On Wed, Apr 22, 2020 at 02:24:11PM -0700, Dan Williams wrote:
> On Tue, Apr 21, 2020 at 4:55 PM Jason Gunthorpe <jgg@xxxxxxxxxxxx> wrote:
> >
> > On Tue, Apr 21, 2020 at 04:33:46PM -0700, Dave Jiang wrote:
> > > The actual code is independent of the stage 2 driver code submission that adds
> > > support for SVM, ENQCMD(S), PASID, and shared workqueues. This code series will
> > > support dedicated workqueue on a guest with no vIOMMU.
> > >
> > > A new device type "mdev" is introduced for the idxd driver. This allows the wq
> > > to be dedicated to the usage of a VFIO mediated device (mdev). Once the work
> > > queue (wq) is enabled, an uuid generated by the user can be added to the wq
> > > through the uuid sysfs attribute for the wq. After the association, a mdev can
> > > be created using this UUID. The mdev driver code will associate the uuid and
> > > setup the mdev on the driver side. When the create operation is successful, the
> > > uuid can be passed to qemu. When the guest boots up, it should discover a DSA
> > > device when doing PCI discovery.
> >
> > I'm feeling really skeptical that adding all this PCI config space and
> > MMIO BAR emulation to the kernel just to cram this into a VFIO
> > interface is a good idea, that kind of stuff is much safer in
> > userspace.
> >
> > Particularly since vfio is not really needed once a driver is using
> > the PASID stuff. We already have general code for drivers to use to
> > attach a PASID to a mm_struct - and using vfio while disabling all the
> > DMA/iommu config really seems like an abuse.
> >
> > A /dev/idxd char dev that mmaps a bar page and links it to a PASID
> > seems a lot simpler and saner kernel wise.
> >
> > > The mdev utilizes Interrupt Message Store or IMS[3] instead of MSIX for
> > > interrupts for the guest. This preserves MSIX for host usages and also allows a
> > > significantly larger number of interrupt vectors for guest usage.
> >
> > I never did get a reply to my earlier remarks on the IMS patches.
> >
> > The concept of a device specific addr/data table format for MSI is not
> > Intel specific. This should be general code. We have a device that can
> > use this kind of kernel capability today.
>
> This has been my concern reviewing the implementation. IMS needs more
> than one in-tree user to validate degrees of freedom in the api. I had
> been missing a second "in-tree user" to validate the scope of the
> flexibility that was needed.

IMS is too narrowly specified.

All platforms that support MSI today can support IMS. It is simply a
way for the platform to give the driver an addr/data pair that triggers
an interrupt when a posted write is performed to that pair.

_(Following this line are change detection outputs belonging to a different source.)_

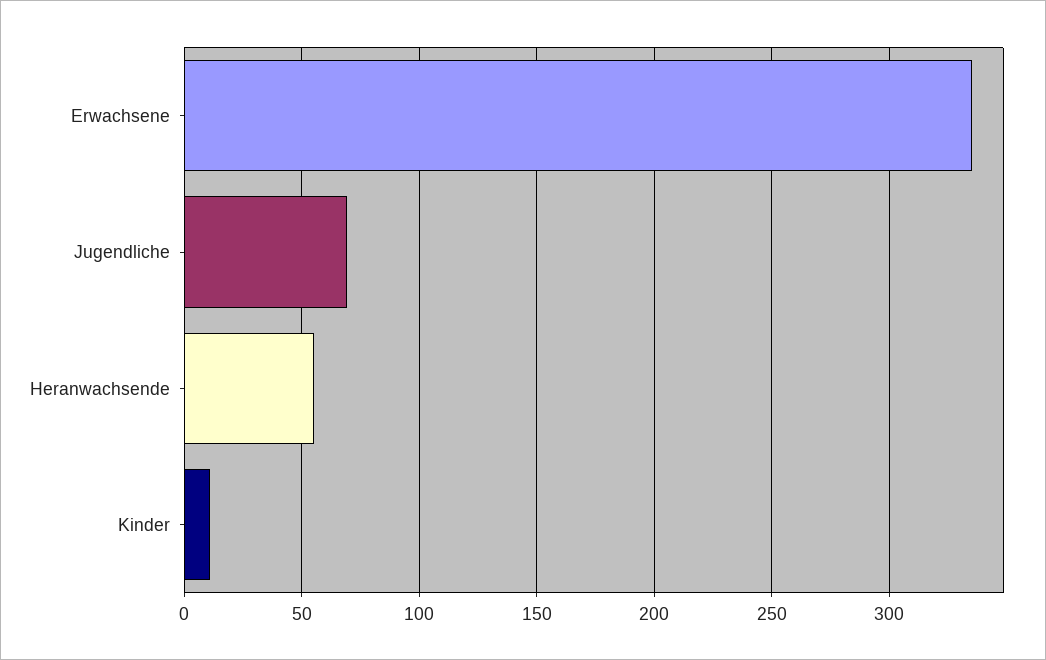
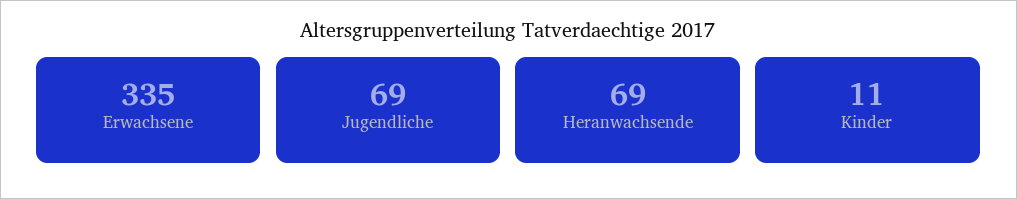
  {
    "Erwachsene": 335,
    "Jugendliche": 69,
-   "Heranwachsende": 55,
+   "Heranwachsende": 69,
    "Kinder": 11
  }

This is different from the other interrupt setup flows which are
tightly tied to the PCI layer. Here the driver should simply ask for
interrupts.

Ie the entire IMS API to the driver should be something very simple
like:

struct message_irq
{
uint64_t addr;
uint32_t data;
};

struct message_irq *request_message_irq(
struct device *, irq_handler_t handler, unsigned long flags,
const char *name, void *dev);

And the plumbing underneath should setup the irq chips and so forth as
required.

Jason